ですが、特許などを公表することによって、新製品のノウハウが漏れるということもあります。
公表内容を参考にして「似て非なるもの」の特許申請も可能になってしまうのです。

そう考えると、むしろ特許などを取らずに秘匿する方が得になるのかもしれません。知的財産権を保護するもう一つの方法として「徹底的に秘密にしておく」というやり方も出てくるのです。
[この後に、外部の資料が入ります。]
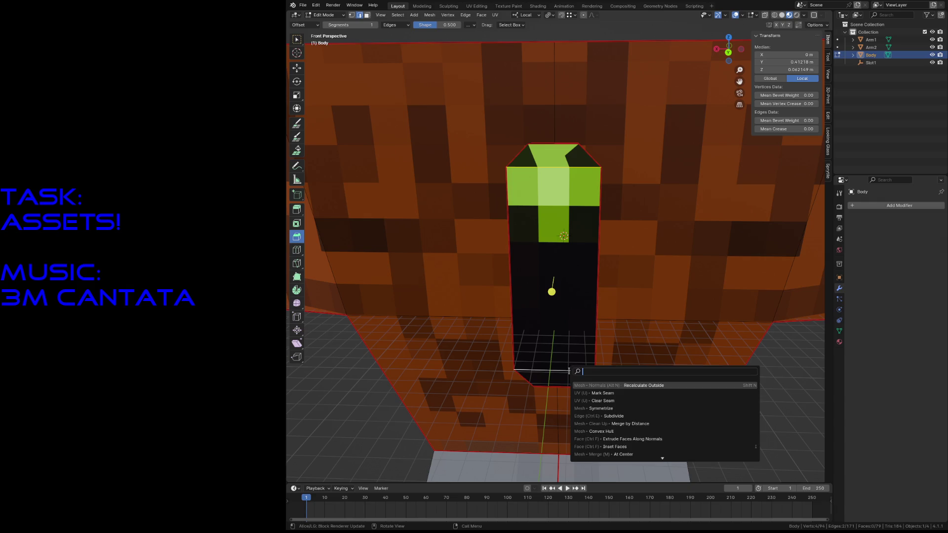
{"action": "type", "text": "su"}
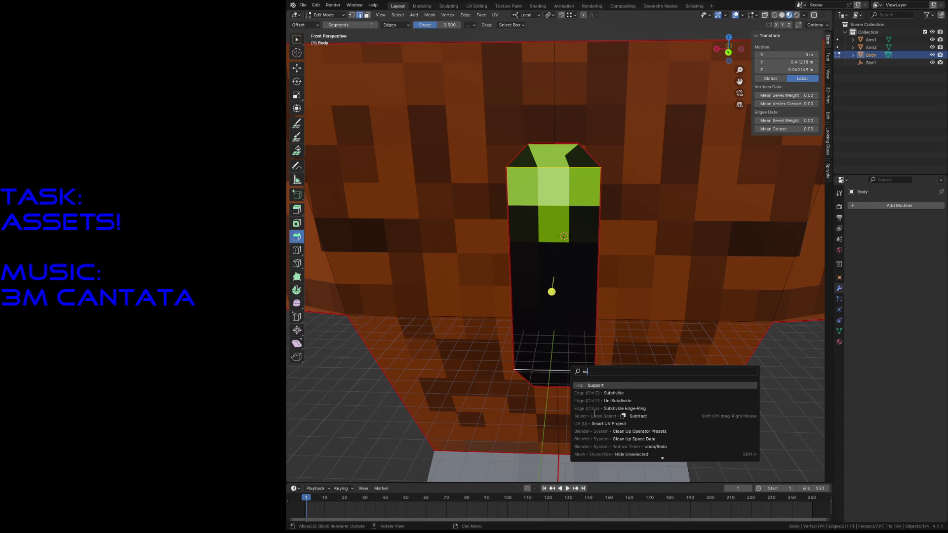
{"action": "left_click", "coordinate": [610, 386]}
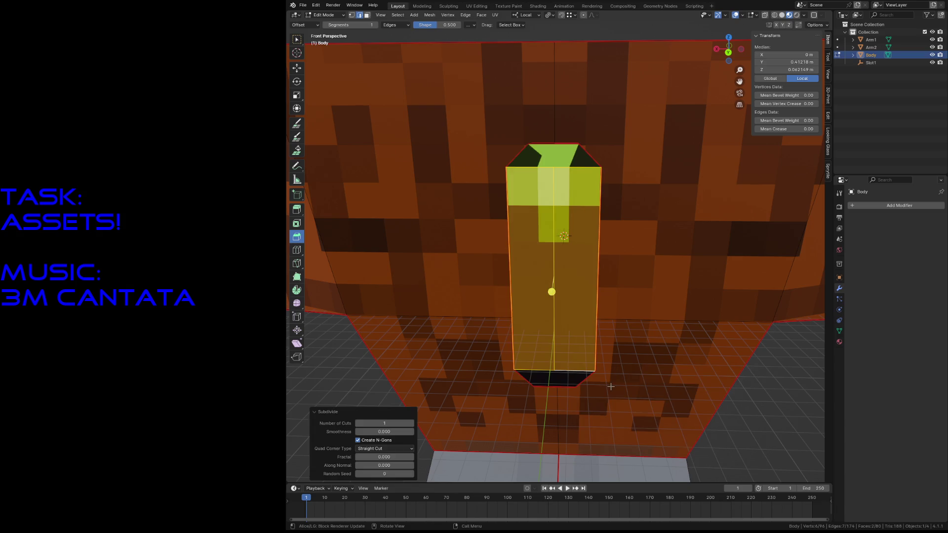
Knife two diagonal cuts across the slot's top end face, meeting at the new vertex
{"action": "left_click", "coordinate": [560, 191]}
{"action": "key", "text": "shift+grave"}
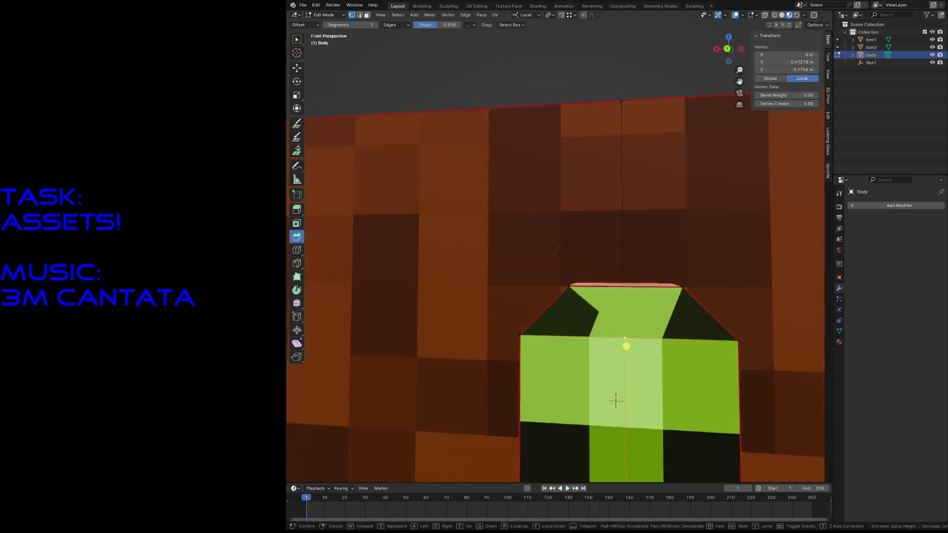
{"action": "key", "text": "w"}
{"action": "left_click", "coordinate": [548, 176]}
{"action": "key", "text": "k"}
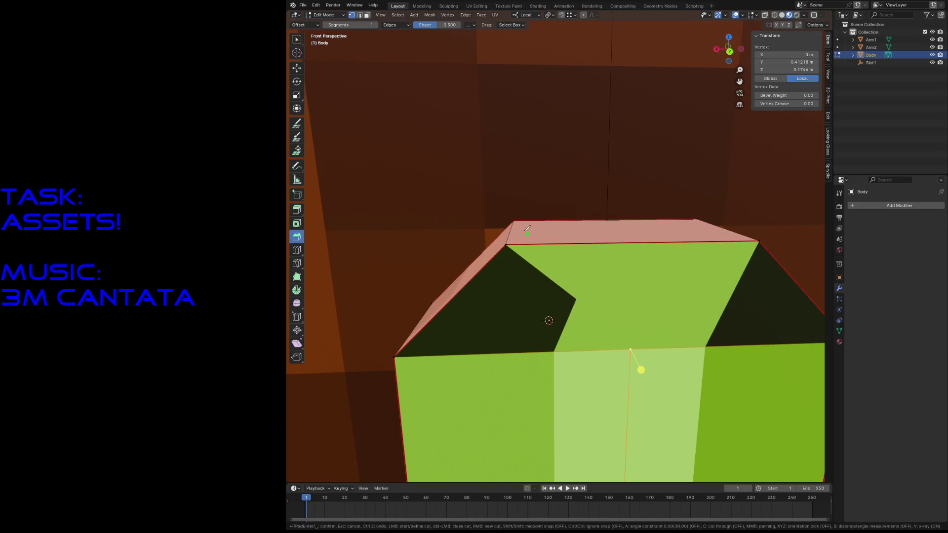
{"action": "left_click", "coordinate": [507, 244]}
{"action": "left_click", "coordinate": [633, 350]}
{"action": "key", "text": "Return"}
{"action": "key", "text": "k"}
{"action": "left_click", "coordinate": [630, 348]}
{"action": "left_click", "coordinate": [759, 241]}
{"action": "key", "text": "Return"}
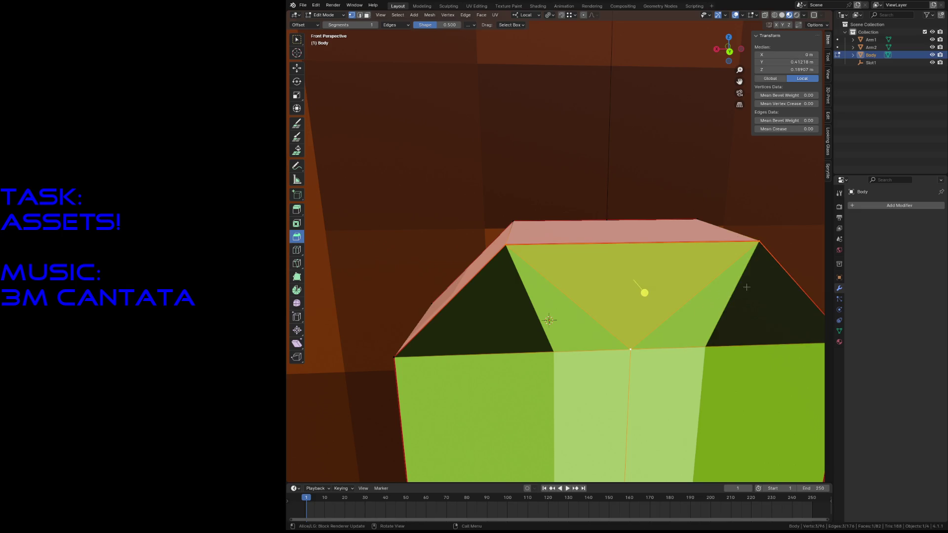
{"action": "scroll", "coordinate": [719, 307], "scroll_direction": "down", "scroll_amount": 5}
{"action": "scroll", "coordinate": [719, 307], "scroll_direction": "down", "scroll_amount": 3}
{"action": "scroll", "coordinate": [718, 307], "scroll_direction": "up", "scroll_amount": 8}
{"action": "scroll", "coordinate": [719, 307], "scroll_direction": "up", "scroll_amount": 4}
Knife diagonal cuts into the slot's bottom end to form a central triangle, then save
{"action": "key", "text": "k"}
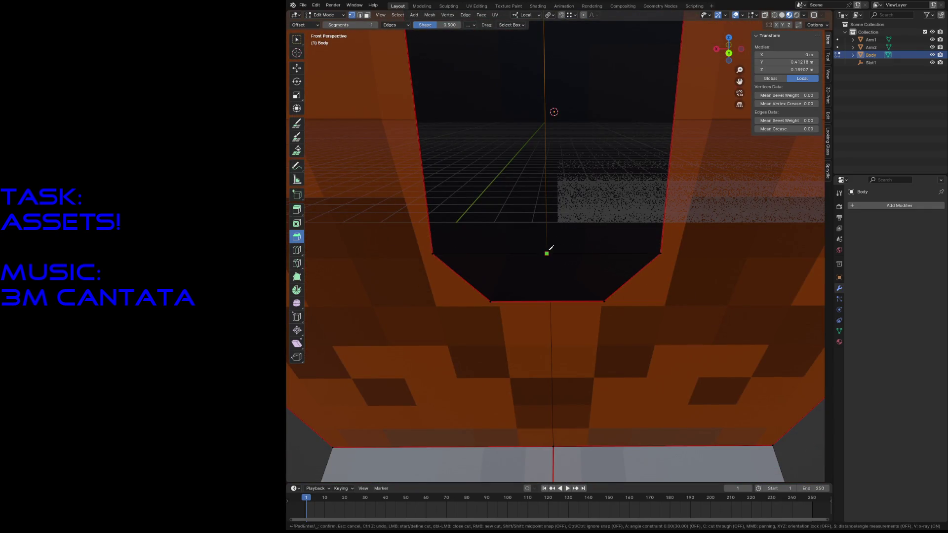
{"action": "left_click", "coordinate": [491, 301]}
{"action": "key", "text": "Return"}
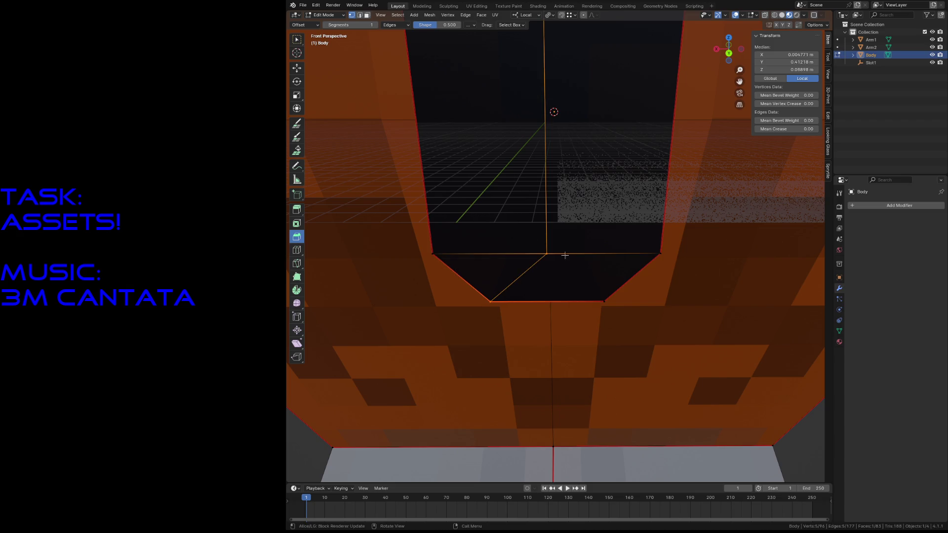
{"action": "key", "text": "k"}
{"action": "left_click", "coordinate": [547, 254]}
{"action": "left_click", "coordinate": [605, 299]}
{"action": "key", "text": "Return"}
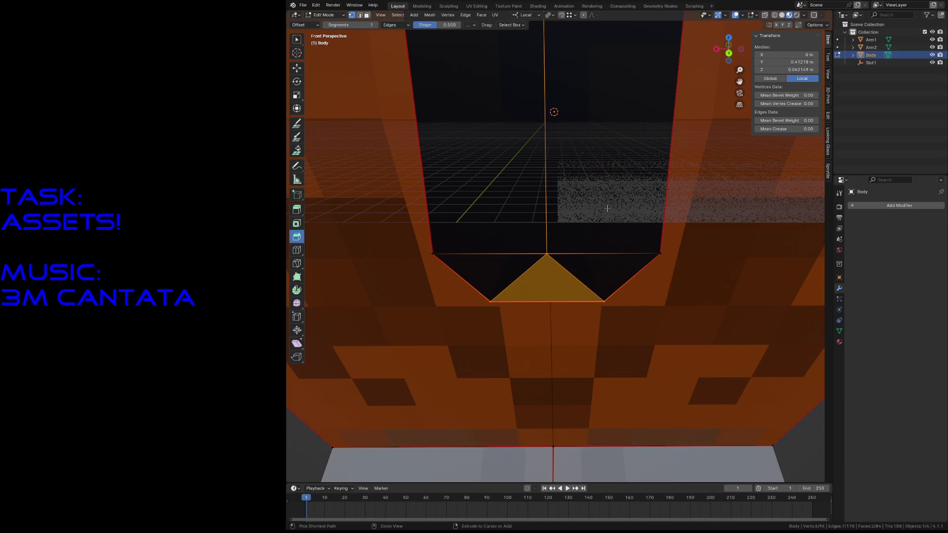
{"action": "key", "text": "shift+grave"}
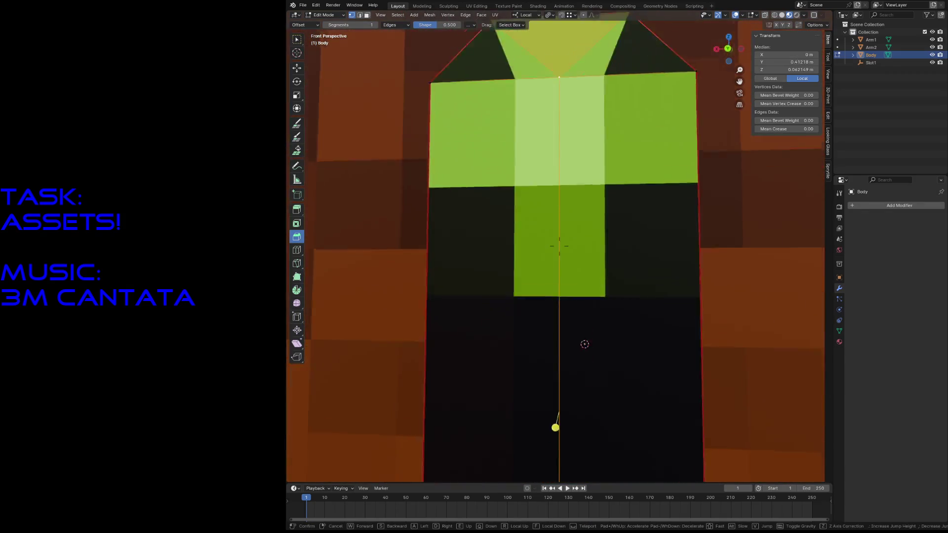
{"action": "key", "text": "Return"}
{"action": "key", "text": "ctrl+s"}
{"action": "left_click", "coordinate": [477, 6]}
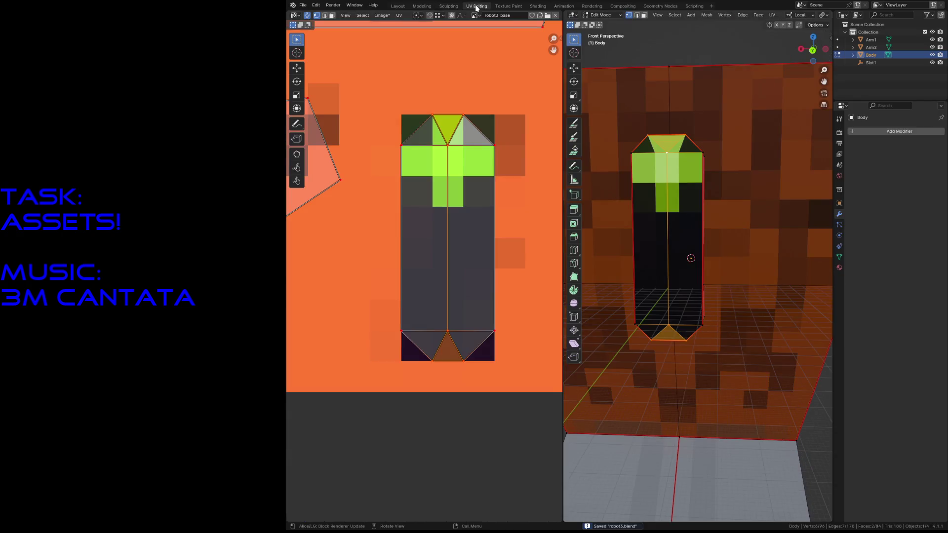
Check the slot's top edge and bottom triangle face in the UV editor, then save
{"action": "left_click", "coordinate": [464, 420]}
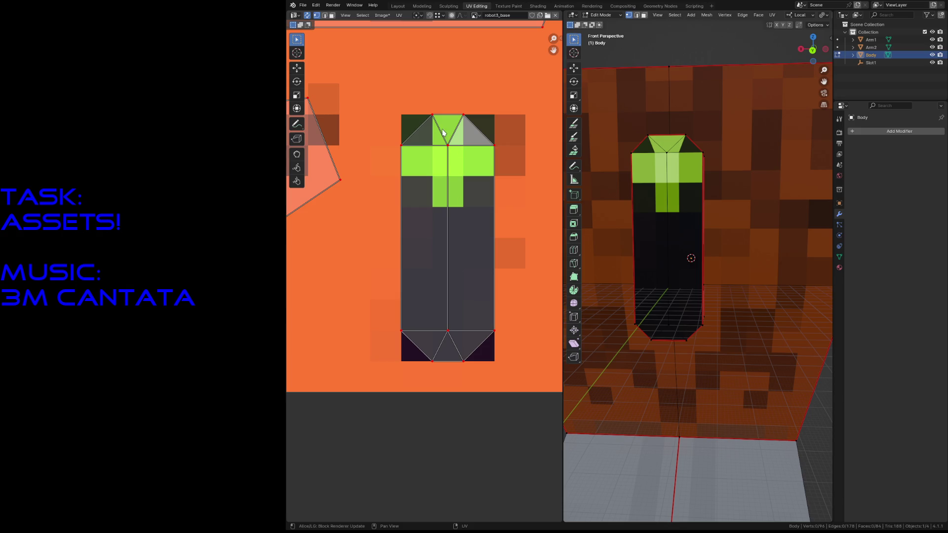
{"action": "left_click", "coordinate": [474, 125]}
{"action": "left_click", "coordinate": [451, 345]}
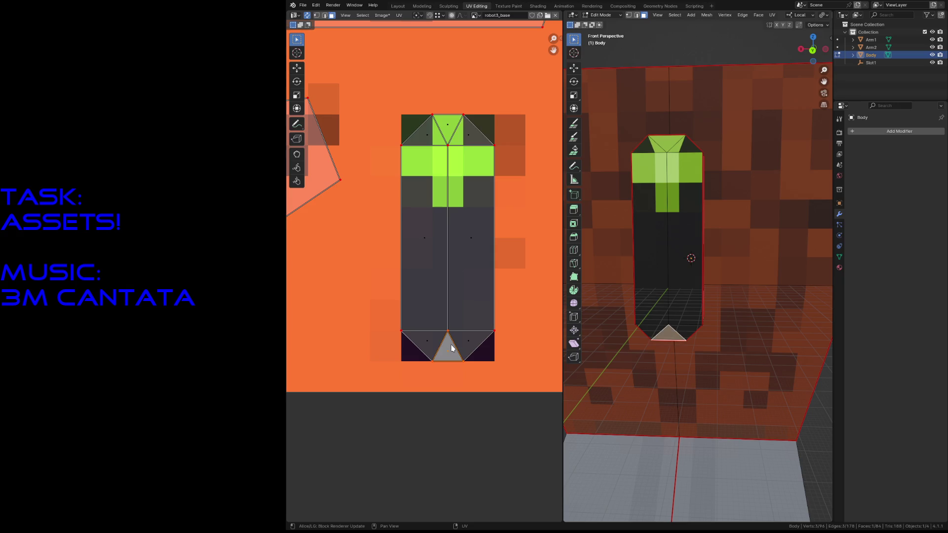
{"action": "scroll", "coordinate": [450, 344], "scroll_direction": "down", "scroll_amount": 1}
{"action": "scroll", "coordinate": [452, 345], "scroll_direction": "down", "scroll_amount": 3}
{"action": "scroll", "coordinate": [446, 231], "scroll_direction": "down", "scroll_amount": 2}
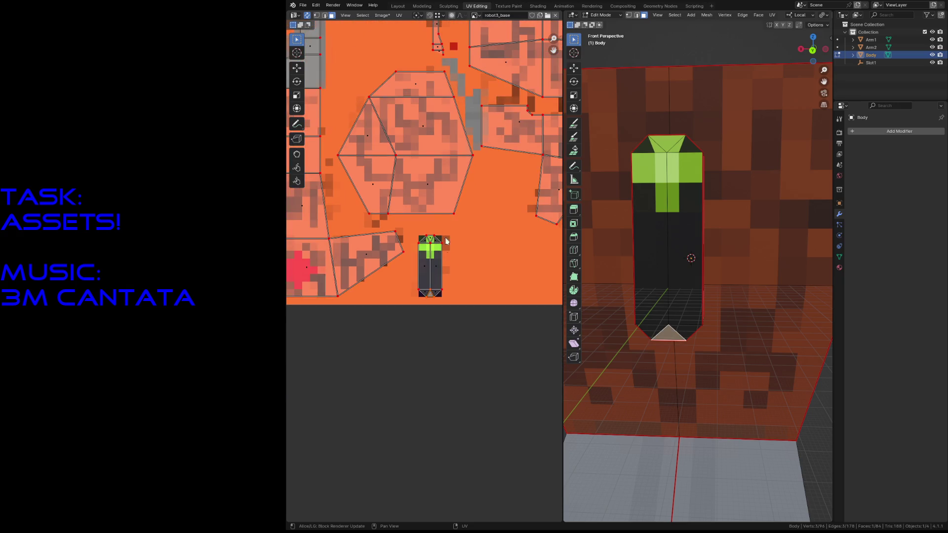
{"action": "left_click", "coordinate": [462, 336]}
{"action": "scroll", "coordinate": [461, 335], "scroll_direction": "down", "scroll_amount": 2}
{"action": "scroll", "coordinate": [462, 335], "scroll_direction": "up", "scroll_amount": 4}
{"action": "key", "text": "ctrl+s"}
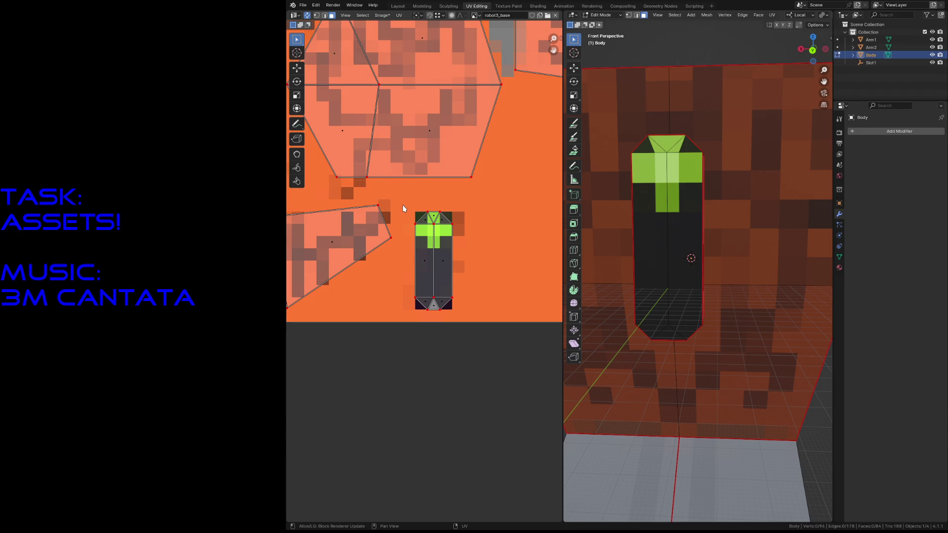
{"action": "scroll", "coordinate": [402, 205], "scroll_direction": "down", "scroll_amount": 3}
{"action": "scroll", "coordinate": [403, 206], "scroll_direction": "down", "scroll_amount": 1}
{"action": "scroll", "coordinate": [437, 331], "scroll_direction": "down", "scroll_amount": 1}
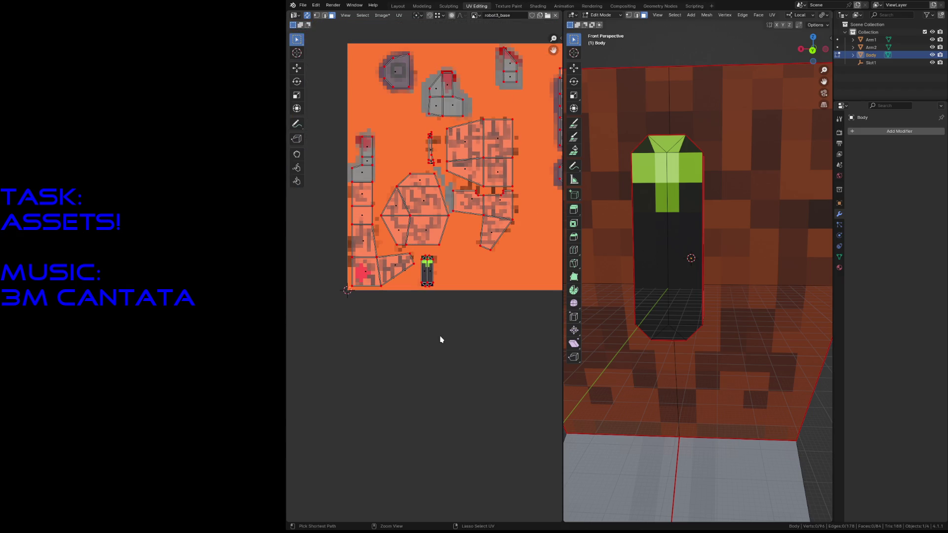
Fly back to view the whole robot from the front and return to Object Mode
{"action": "key", "text": "shift+grave"}
{"action": "key", "text": "s"}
ですが、知財を押さえておかないと、別の会社が偶然にも同じモノを発明してしまい、先に特許を取られてしまうということだってあります。そうなれば、「先に発明したのはオレだ」と主張したって、だれも肩を持ってくれません。
これって、ビミョーですよね。

中小企業のオヤジさんは言います。
「高いお金を出して特許や実用新案をとったって、すぐに似たようなものは出てきてしまう。特に近隣諸国の会社が模造品を作る。それをいちいち排除できない。無駄だね」
しかし、後から出てきた会社から「権利侵害だ」と訴えられてしまったら、元も子もないのです。
だから、真面目な会社ほど、トホホな感じで知的財産の権利を押さえようとします。


そこで提案なんです。
補助金の申請があり、採択されて、その内容が公表されてから、企業が特許や意匠の申請をし、受け入れられるまで時間がかかります。
その間に、別の企業が関連技術の知財権を押さえてしまうかもしれない。だから、これを防ぐために、「公表は知的財産権取得後でいい」というお約束の補助制度を作る、っていうのではどうでしょうか。

まず、知的財産に特化した補助制度を作ります。
補助金の審査も秘密会で行います。
会社名だけは公表し、取りあえずその採択内容は公表しないことにします。
そして、めでたく知的財産権を確保した時点で、その内容を公表する。
「〇〇製作所の□□機能を活用した△△マシンの特許権が取得されました。この製品は、〇〇県知的財産取得支援補助金を活用しています」、てな具合に。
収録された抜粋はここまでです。